- Author: Justine Shaw
- Website: http://www.nowheregirl.com
- Current status/schedule: Retired
- Launch date: October 2001

= Nowhere Girl (webcomic) =

2001 webcomic by Justine Shaw

Nowhere Girl, Chapter Two, Page 13

Nowhere Girl is an adult fiction webcomic by Justine Shaw, about a "college student who feels like an outsider in her own life, finding her place in the world and coming to terms with her sexuality". It is named after a song written by British futurist band B-Movie. Since its start in 2001, Nowhere Girl has won several awards. However, the comic has been retired in 2010.

==Development==
Inspirations include Love and Rockets by the Hernandez brothers, and John Hughes films, especially The Breakfast Club. Additional influences include pop music singer Morrissey and music groups The Smiths (which was fronted by Morrisey) and Elastica. Although the comic is not autobiographical, issue two draws some material from the author's time spent working for an Internet start-up in Silicon Valley during the boom years, circa 1997–1999.

The comic was originally planned to be in five parts, but only two of them have been completed thus far; plans to complete the comic have been shelved by the author, according to her website.

Shaw has also contributed artwork to the Star Wars Origins website, which documents possible inspirations George Lucas drew from to create the Star Wars films.

==Reception==

The Village Voice has described the webcomic as "a graphic novel that appeals to the clove-smoking, Nick Drake-loving art student in all of us." In 2003, Nowhere Girl received a nomination for an Eisner award in the "best new series" category, making it the first nomination of a Web comic.
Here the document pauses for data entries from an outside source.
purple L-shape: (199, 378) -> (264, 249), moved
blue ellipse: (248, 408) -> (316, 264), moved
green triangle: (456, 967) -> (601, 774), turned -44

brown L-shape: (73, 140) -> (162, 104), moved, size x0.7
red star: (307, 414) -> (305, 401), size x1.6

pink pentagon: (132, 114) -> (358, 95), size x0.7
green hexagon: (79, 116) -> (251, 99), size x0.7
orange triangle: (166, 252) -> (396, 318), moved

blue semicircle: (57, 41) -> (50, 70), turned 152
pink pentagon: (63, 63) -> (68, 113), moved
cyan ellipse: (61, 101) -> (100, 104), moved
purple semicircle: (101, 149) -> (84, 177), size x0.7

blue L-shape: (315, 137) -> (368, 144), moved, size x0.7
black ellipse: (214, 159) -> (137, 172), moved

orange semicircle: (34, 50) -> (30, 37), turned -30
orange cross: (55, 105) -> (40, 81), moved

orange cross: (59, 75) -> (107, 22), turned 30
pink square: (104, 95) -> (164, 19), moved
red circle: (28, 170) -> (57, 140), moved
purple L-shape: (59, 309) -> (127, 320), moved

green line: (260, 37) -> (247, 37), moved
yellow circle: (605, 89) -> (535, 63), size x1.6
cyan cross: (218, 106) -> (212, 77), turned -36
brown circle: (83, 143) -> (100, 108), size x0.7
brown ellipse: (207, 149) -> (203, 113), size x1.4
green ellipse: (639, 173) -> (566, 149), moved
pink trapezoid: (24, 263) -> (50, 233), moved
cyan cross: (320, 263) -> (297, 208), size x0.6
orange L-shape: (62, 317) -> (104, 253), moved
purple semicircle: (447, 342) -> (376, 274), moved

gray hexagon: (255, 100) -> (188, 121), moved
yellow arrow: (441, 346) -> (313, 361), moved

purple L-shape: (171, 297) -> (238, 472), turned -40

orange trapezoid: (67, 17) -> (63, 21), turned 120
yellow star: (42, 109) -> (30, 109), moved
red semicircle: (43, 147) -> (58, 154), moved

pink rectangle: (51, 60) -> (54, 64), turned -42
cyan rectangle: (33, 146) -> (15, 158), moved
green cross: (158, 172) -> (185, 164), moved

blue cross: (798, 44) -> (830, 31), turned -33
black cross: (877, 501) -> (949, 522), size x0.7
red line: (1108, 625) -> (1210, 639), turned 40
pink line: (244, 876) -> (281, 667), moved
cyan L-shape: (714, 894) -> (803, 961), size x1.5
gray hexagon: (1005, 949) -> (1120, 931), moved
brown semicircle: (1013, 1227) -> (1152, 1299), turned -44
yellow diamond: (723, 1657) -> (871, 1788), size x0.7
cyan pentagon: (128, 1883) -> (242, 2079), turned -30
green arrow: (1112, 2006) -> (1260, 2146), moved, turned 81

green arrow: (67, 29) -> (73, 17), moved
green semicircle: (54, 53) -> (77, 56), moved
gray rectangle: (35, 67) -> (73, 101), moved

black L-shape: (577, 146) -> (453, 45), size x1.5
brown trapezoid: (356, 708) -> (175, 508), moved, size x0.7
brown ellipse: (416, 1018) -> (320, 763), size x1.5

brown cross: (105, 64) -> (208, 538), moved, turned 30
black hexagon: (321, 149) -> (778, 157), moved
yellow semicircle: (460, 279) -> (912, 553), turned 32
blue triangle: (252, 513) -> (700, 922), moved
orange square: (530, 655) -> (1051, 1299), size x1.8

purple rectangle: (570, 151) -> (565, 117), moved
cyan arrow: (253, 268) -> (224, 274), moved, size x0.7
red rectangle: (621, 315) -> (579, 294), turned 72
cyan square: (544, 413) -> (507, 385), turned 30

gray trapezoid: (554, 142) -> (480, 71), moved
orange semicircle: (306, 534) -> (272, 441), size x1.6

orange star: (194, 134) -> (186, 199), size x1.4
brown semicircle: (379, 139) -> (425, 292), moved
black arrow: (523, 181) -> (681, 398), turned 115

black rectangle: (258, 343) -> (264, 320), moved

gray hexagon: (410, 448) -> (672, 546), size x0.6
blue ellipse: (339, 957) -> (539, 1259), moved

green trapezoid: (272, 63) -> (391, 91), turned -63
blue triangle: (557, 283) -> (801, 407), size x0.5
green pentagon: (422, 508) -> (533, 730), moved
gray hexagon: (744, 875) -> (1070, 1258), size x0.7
Shaw was nominated for "talent deserving of wider recognition". Also in 2003, Nowhere Girl was nominated for several categories in the Web Cartoonists' Choice Awards, eventually winning "Outstanding Comic", "Outstanding Website Design", "Outstanding Dramatic Comic" and "Outstanding Reality Comic". Scott McCloud stated that Nowhere Girl was important because the design of its pages worked well on the web, making the long-form webcomic more approachable.